U.S. Calls China’s Warnings Over Journalist Visas ‘Unacceptable’

The U.S. dismissed as “unacceptable” Beijing’swarnings of further retaliation if the visas of Chinese journalists working in America weren’t renewed.

The U.S. Embassy in Beijing said in a statement Tuesday that complaints about the Trump administration’s decision to give some Chinese media staff new travel documents that will expire in a matter of days were unfounded. The embassy was responding to Chinese Foreign Ministry spokesman Wang Wenbin’s warnings Monday of “firm countermeasures” if Washington didn’t change its approach.

“These threats are unacceptable, inappropriate, and misleading,” a spokesperson for the U.S. Embassy said. “They attempt to equate lawful and transparent U.S. action with politicized PRC bullying,” the embassy added, referring to the People’s Republic of China.

Some Chinese journalists in the U.S. were notified last week that their long-delayed visa applications had been approved, Wang said Monday. However, those travel documents covered a period from Aug. 4 to Nov. 4, meaning some would immediately have to file for extensions. The journalists were asked to not engage in news-gathering activities while awaiting approval, Wang said.

China Issues Fresh Warning to U.S. in Spat Over Journalist Visas

Both countries have increasingly targeted each other’s journalists amid disputes over everything from trade to the coronavirus pandemic. As of September, the U.S. had expelled more than 60 Chinese media personnel and denied visas to more than 20 others. The Chinese government forced a record 17 foreign correspondents to leave the country in the first half of this year.

Chinese authorities have already delayed renewing the press credentials of some journalists working for American media outlets, including Bloomberg News, CNN and the Wall Street Journal, in response to the Trump administration limiting visa terms for Chinese reporters in the U.S.

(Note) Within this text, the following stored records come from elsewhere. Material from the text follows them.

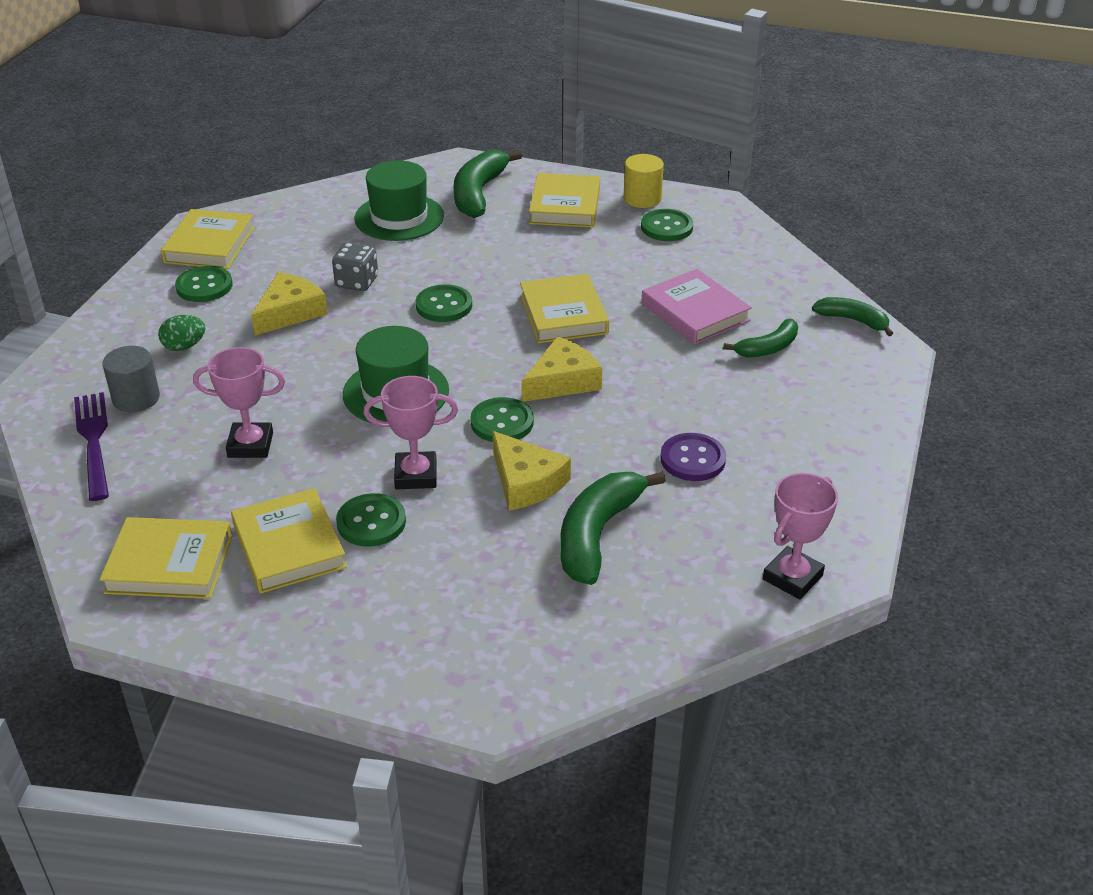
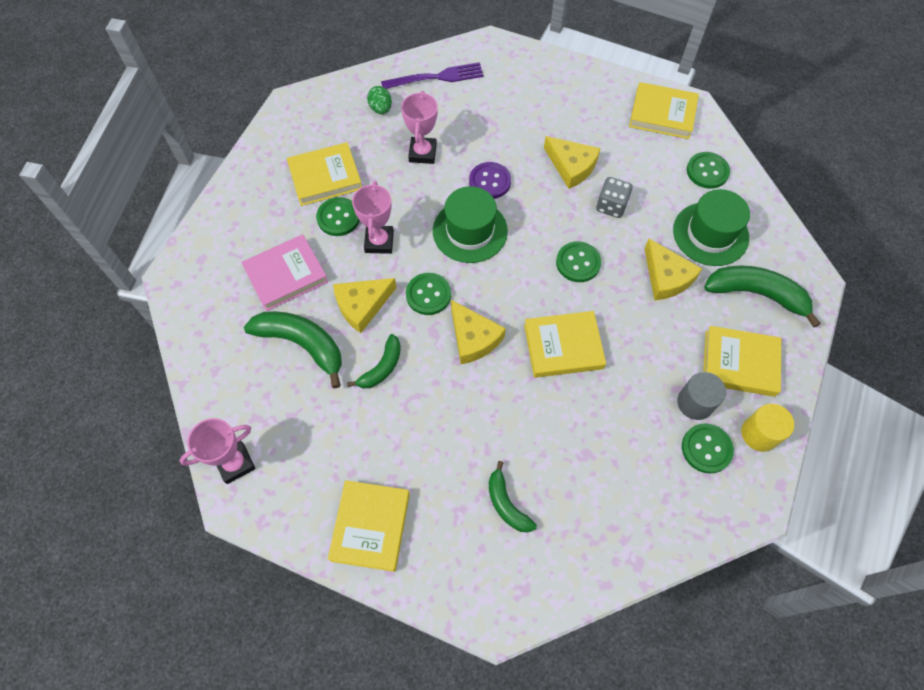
camera: 95 degrees right, 25 degrees up
(136, 398) = (477, 92): grey cylinder -> grey cylinder (695, 403)
(169, 564) = (322, 123): yellow book -> yellow book (370, 526)
(184, 346) = (532, 111): green egg -> green egg (381, 109)
(204, 286) = (606, 115): green button -> green button (707, 171)
(460, 246) = (666, 277): none -> yellow cheese
(692, 459) = (369, 418): purple button -> purple button (490, 182)
(695, 312) = (563, 451): pink book -> pink book (286, 275)
(792, 577) = (235, 463): pink trophy -> pink trophy turned 75 degrees counterclockwise
(852, 320) = (545, 593): green banana -> green banana (382, 367)

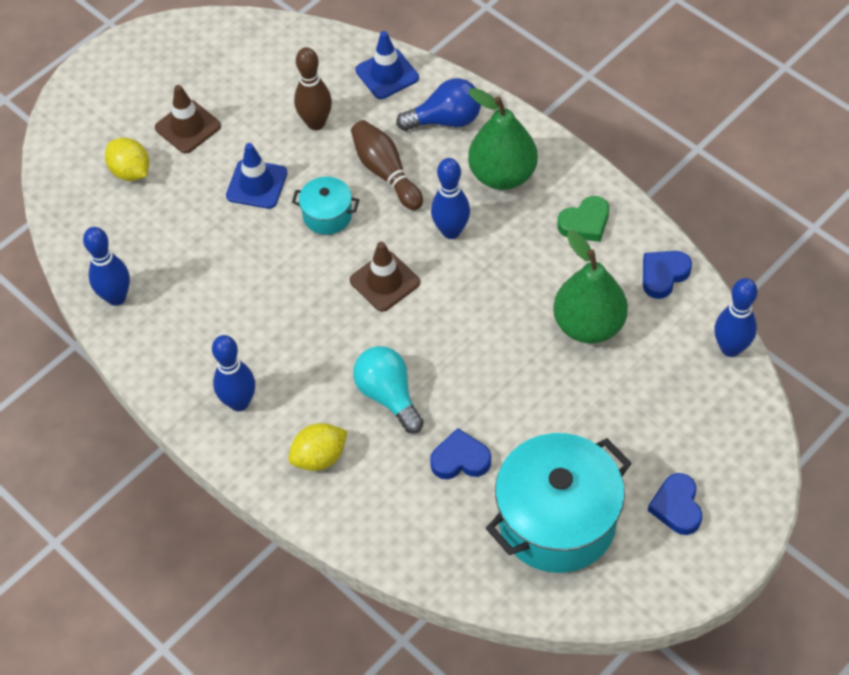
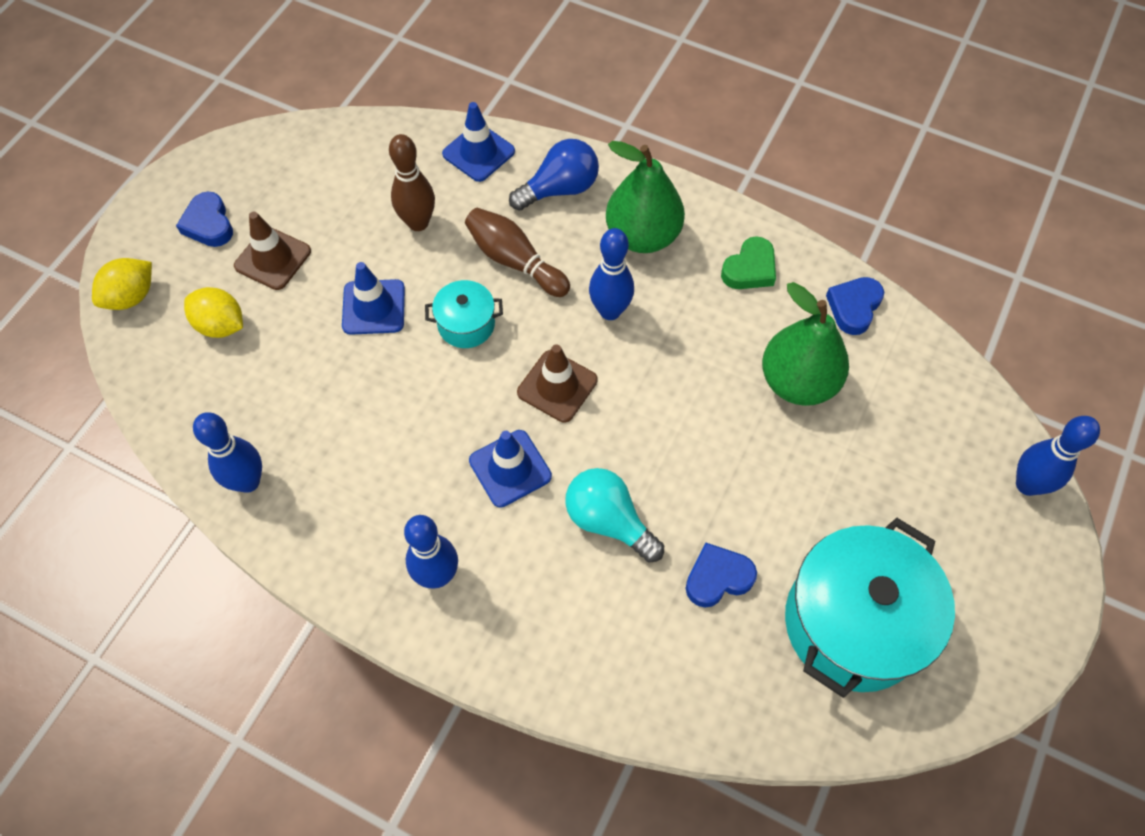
camera: 20 degrees left, 5 degrees up
(319, 457) = (555, 619): yellow lemon -> yellow lemon (131, 297)
(324, 336) = (510, 468): none -> blue traffic cone
(677, 507) = (975, 570): blue heart -> blue heart (209, 224)
(730, 348) = (955, 371): blue bowling pin -> blue bowling pin (1027, 485)

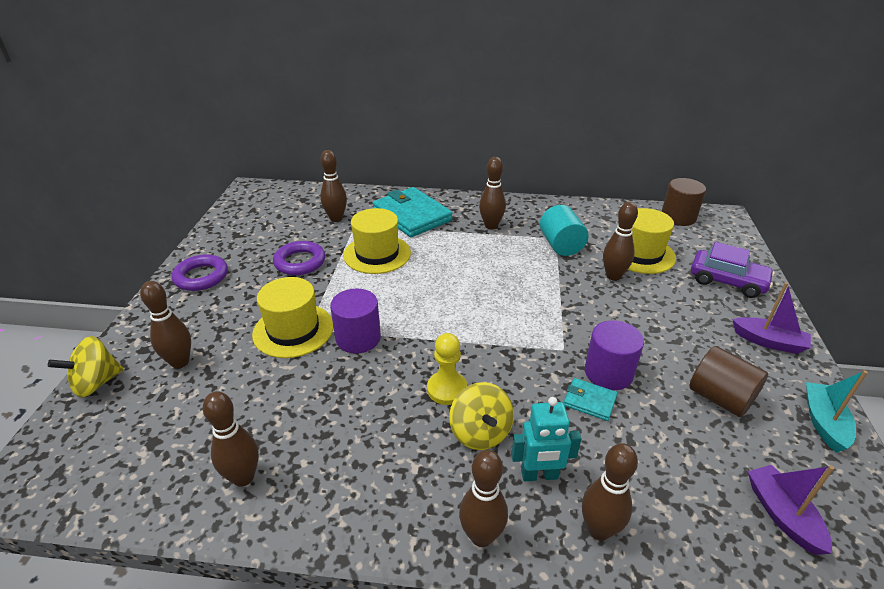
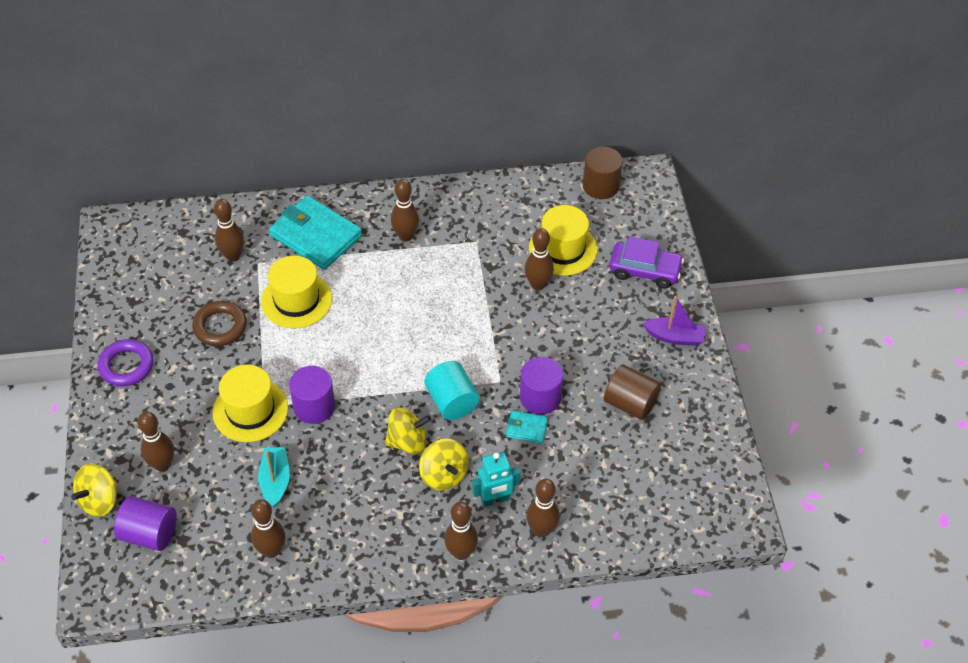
camera: 15 degrees left, 15 degrees up
(122, 427) = (149, 534): none -> purple cylinder
(300, 262) = (220, 326): purple ring -> brown ring
(447, 389) = (408, 442): yellow pawn -> yellow spinning top
(561, 245) = (483, 252): turquoise cylinder -> turquoise cylinder (452, 401)
(782, 515) = (667, 491): purple boat -> none
(823, 422) = (707, 409): turquoise boat -> turquoise boat (275, 481)

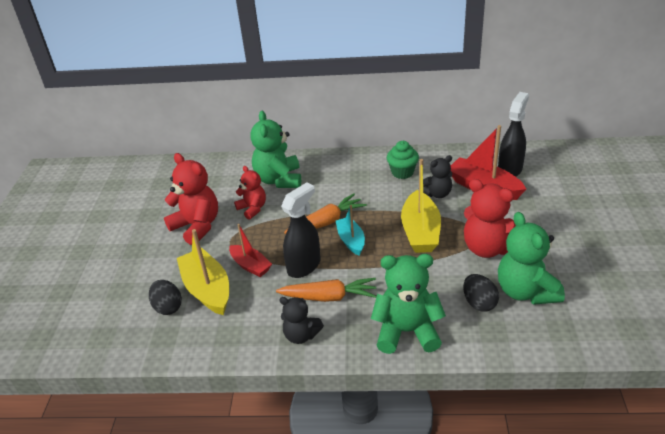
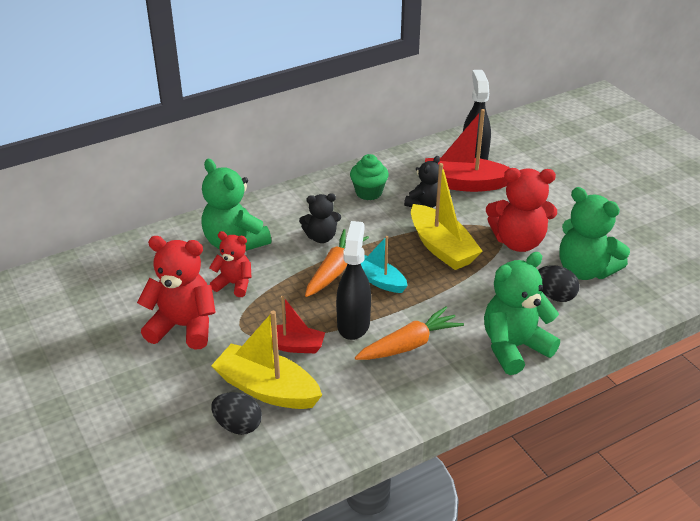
camera: 35 degrees left, 0 degrees up
(301, 335) = (416, 393): black teddy bear -> black teddy bear (321, 237)

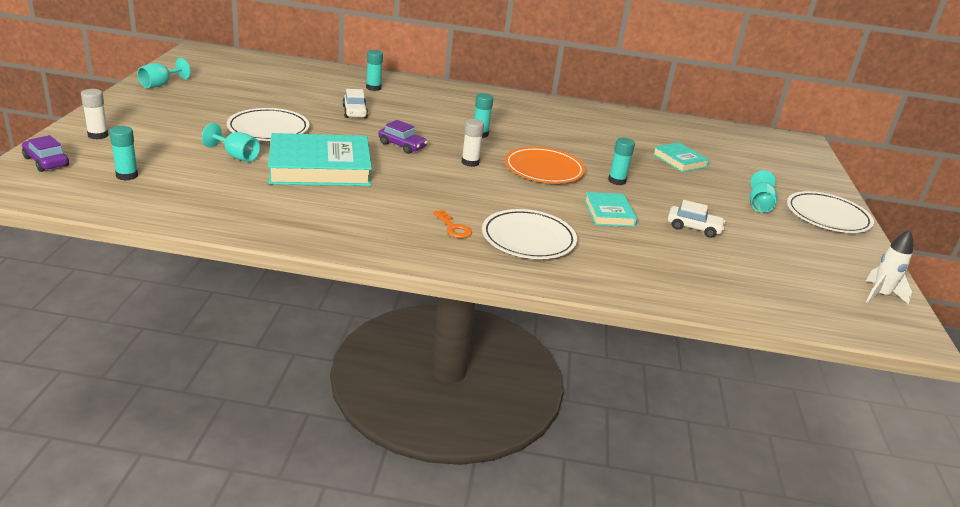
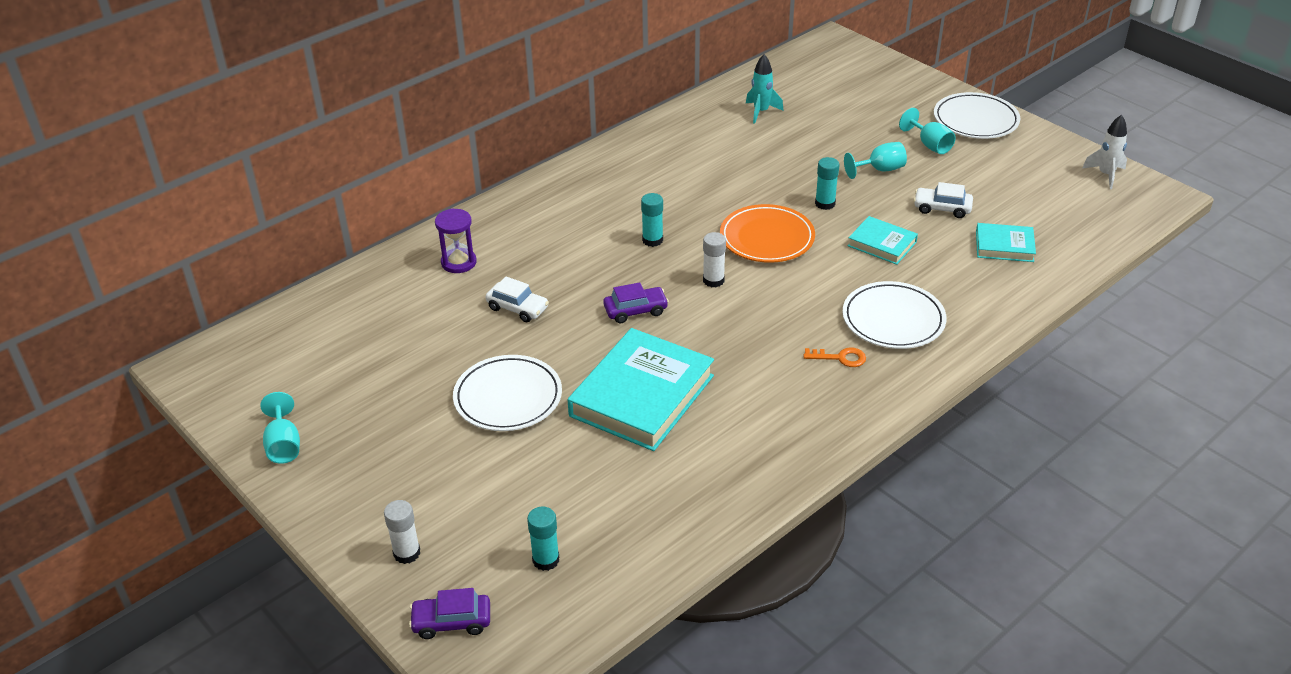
camera: 45 degrees left, 10 degrees up
(236, 156) = (562, 451): turquoise goblet -> turquoise goblet (880, 170)
(373, 88) = (458, 262): turquoise glue stick -> purple hourglass
(674, 136) = (761, 112): none -> turquoise rocket
(679, 160) = (814, 140): turquoise book -> turquoise book (1004, 246)
(693, 228) = (942, 208): white car -> white car turned 135 degrees counterclockwise

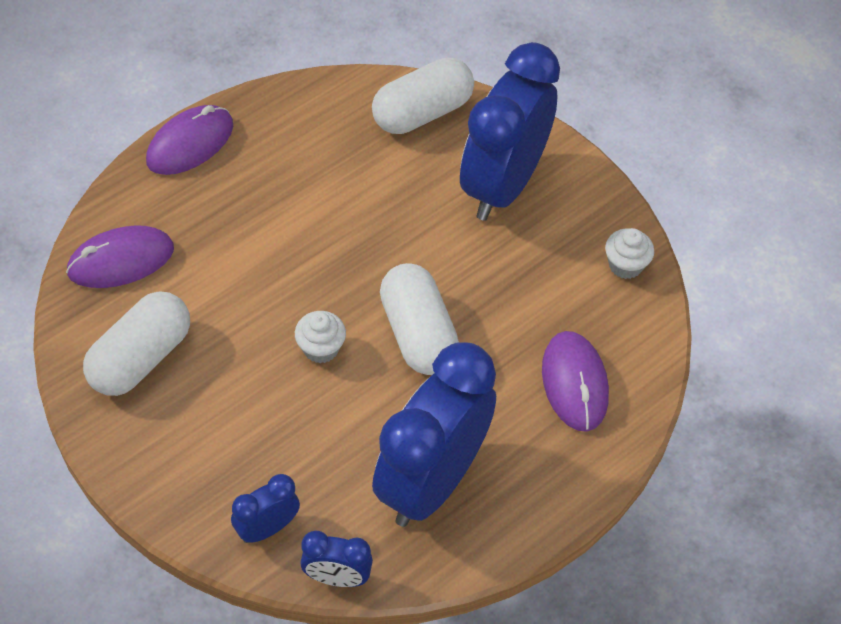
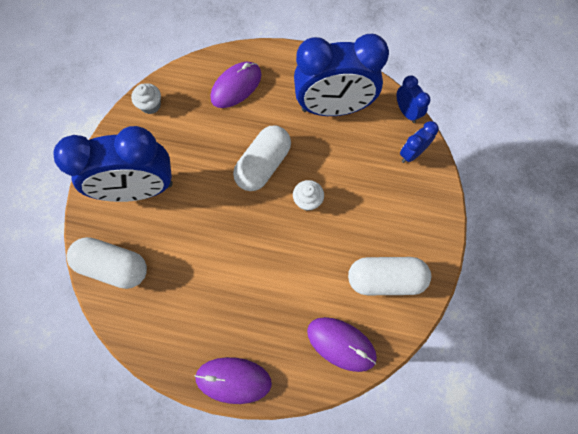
camera: 125 degrees left, 15 degrees up
(267, 528) = (412, 153): blue clock -> blue clock turned 120 degrees clockwise

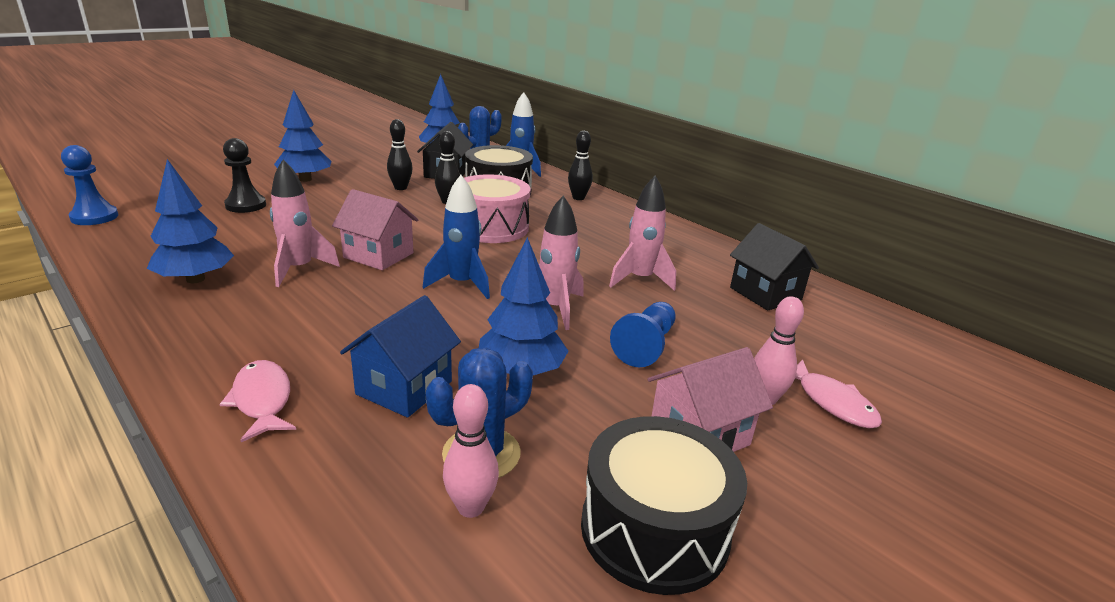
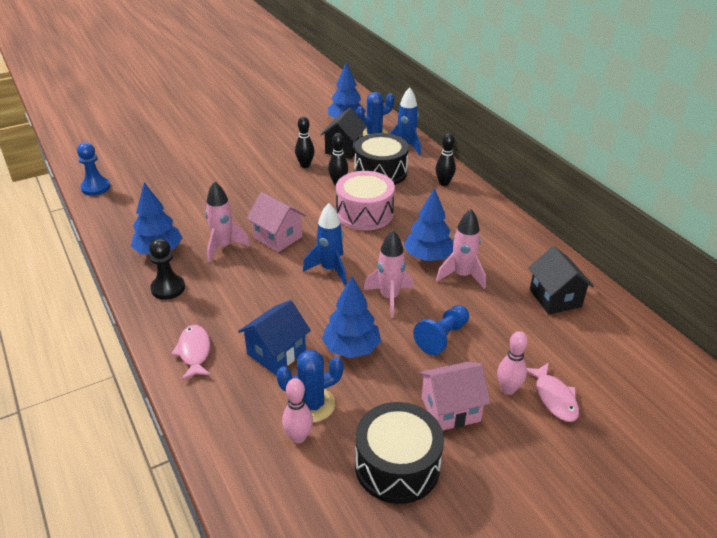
camera: 15 degrees right, 10 degrees up
(246, 205) = (192, 180): black pawn -> black pawn (168, 288)
(305, 179) = (236, 153): blue tree -> blue tree (428, 257)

U.S. diplomats have asked Beijing to allow expelled American journalists back into China, give U.S. media outlets the ability to resume normal operations, and stop the intimidation and harassment of foreign journalists.

“The United States adjudicated these applications in good faith, while the PRC government has completely ignored our longstanding, reasonable requests for U.S. journalists working in the PRC,” U.S. embassy said.